Bausatz: Mit einer Anzahl von 334 Einzelteilen an neun grauen und einem klaren Gussast haben wir es mit einem Modell der oberen Schwierigkeitsklasse zu tun. Das Plastikmaterial fühlt sich etwas „soft“ an. Aber in den Händen liegt es durchaus angenehm. Es ist auch von Vorteil, dass so ein aufwändiger Bausatz nicht aus sprödem Material besteht. Vorweg sei gesagt, dass ein Modellbaufreund, der schon an der Gannet arbeitet, bestätigt, dass die Passgenauigkeit der Hauptbauteile, inklusive der inneren Komponenten wie Cockpit und Waffenschacht, sehr gut ist. Die Teile von Rumpf, Tragflächen und Leitwerk haben bestechende Gravuren im äußeren Bereich. Dazu gehören die feinen Niete, die erhaben aufgeprägten Bleche und die markanten Strukturen auf den Tragflächen. Die negativen Gravuren springen an der gesamten Zelle des Flugzeuges sofort ins Auge. Am Arbeitsplatz der Besatzung könnten die Prägungen der Seitenkonsolen als auch die Bediengeräte etwas schärfer ausgearbeitet sein. Die Einrichtung ist aber so weit, wie es aus Plastikmaterial möglich ist, komplett. Und selbst bei geöffneten Kabinenhauben ist einiges nicht sichtbar. Absolut scharf dagegen ist die Darstellung des großen Waffenschachts gelungen.

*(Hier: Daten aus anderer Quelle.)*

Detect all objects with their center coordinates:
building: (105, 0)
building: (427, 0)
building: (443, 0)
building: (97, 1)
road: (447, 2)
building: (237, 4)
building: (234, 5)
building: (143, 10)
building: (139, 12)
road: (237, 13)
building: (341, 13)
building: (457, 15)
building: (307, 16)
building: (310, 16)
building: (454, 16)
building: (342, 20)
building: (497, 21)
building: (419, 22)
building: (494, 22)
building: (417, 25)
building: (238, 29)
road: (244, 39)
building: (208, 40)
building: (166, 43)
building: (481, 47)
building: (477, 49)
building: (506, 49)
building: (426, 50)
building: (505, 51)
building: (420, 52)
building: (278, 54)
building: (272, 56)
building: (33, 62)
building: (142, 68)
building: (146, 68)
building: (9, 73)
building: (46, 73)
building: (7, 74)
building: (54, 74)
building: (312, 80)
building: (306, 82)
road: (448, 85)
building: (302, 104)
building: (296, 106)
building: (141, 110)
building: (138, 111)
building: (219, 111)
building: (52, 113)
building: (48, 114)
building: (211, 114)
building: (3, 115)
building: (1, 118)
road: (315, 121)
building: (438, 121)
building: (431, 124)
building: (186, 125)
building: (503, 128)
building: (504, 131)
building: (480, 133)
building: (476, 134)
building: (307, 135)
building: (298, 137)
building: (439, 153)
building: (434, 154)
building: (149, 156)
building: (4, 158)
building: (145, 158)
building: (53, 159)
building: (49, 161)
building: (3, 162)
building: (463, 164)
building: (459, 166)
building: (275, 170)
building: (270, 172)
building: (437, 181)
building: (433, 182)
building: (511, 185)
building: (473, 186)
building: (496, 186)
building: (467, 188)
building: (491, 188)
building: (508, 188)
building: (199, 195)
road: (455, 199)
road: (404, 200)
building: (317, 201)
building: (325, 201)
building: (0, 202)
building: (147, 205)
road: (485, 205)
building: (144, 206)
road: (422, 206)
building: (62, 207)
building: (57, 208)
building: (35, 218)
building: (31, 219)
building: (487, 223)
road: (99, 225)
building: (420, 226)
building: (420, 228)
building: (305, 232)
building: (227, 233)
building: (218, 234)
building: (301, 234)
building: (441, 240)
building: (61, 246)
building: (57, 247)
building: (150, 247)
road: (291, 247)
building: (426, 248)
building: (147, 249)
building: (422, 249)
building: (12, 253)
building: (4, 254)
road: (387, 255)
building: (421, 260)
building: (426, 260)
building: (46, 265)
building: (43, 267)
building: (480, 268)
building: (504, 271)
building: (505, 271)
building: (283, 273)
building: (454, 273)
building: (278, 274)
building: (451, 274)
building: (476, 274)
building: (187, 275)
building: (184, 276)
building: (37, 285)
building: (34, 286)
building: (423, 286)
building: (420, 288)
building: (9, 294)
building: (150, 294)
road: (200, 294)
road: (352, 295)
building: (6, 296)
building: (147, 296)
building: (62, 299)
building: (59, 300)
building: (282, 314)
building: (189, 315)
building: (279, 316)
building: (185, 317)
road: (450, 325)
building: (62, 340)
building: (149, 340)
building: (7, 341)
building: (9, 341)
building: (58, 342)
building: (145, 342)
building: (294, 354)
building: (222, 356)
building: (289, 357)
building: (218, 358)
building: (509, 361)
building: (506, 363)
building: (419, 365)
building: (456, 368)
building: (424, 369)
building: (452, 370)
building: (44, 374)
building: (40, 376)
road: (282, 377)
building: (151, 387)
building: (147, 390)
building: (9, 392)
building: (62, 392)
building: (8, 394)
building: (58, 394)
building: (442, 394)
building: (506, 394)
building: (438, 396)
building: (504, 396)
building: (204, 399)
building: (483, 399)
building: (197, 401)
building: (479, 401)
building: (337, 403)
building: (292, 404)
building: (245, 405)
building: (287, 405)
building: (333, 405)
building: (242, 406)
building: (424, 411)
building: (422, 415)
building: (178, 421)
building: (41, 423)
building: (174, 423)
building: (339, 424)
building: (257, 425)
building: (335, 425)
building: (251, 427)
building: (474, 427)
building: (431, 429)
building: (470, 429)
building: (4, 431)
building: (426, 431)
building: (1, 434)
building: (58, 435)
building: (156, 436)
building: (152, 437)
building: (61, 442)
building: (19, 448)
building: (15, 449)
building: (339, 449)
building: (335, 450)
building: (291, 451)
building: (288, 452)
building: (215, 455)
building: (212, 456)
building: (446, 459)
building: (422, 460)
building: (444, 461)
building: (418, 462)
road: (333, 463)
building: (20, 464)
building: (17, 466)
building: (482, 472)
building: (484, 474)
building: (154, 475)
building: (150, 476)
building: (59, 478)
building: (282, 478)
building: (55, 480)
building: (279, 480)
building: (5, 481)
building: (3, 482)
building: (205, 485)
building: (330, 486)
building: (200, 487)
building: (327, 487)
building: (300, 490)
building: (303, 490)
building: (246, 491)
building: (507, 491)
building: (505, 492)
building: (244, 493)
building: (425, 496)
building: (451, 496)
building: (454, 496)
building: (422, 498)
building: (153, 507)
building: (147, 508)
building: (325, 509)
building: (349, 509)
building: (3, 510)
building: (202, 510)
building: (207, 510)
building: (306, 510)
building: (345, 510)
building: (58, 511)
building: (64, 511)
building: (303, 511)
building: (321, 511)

Eine Innovation von Airfix sind die Behälter für das Gewicht im Bugraum. Diese sollen im Bug zwischen dem Waffenschacht und dem Cockpitboden eingebaut werden. Die kuppelförmigen Kabinenhauben haben mittig eine hauchdünne Linie. Das Entfernen dieser Linien dürfte wegen der Glockenform der Hauben sehr schwierig sein. Besser, man lebt damit. Wer möchte kann seinen „Tölpel“ mit dreifach angeklappten Flügeln bauen. Diese für Flugzeugträger konzipierte platzsparende Unterbringung ist auch eine Option für die Vitrine. Ansonsten liegen die Tragflächen auch in der normalen Ausführung bei. Die markanten Landeklappen der Gannet, die Querruder und die gesamten Ruderflächen am Heck sind im abgesenkten Modus baubar. Die Abgasrohre hinter den Flügeln sollen laut Anleitung am Schluss des Baus eingesetzt werden. Am besten vorher schauen, ob sie auch von außen festsitzen und nicht bei einer falschen Bewegung wegrutschen und für immer im Bauch des Seevogels verschwinden.
Das Fahrwerk der Gannet erscheint relativ einfach. Das entspricht aber auch dem Original. Die Schächte sind aufwändig detailliert. Haupt- und die beiden Bugräder bestehen aus zwei Hälften. Sie sind etwas abgeflacht.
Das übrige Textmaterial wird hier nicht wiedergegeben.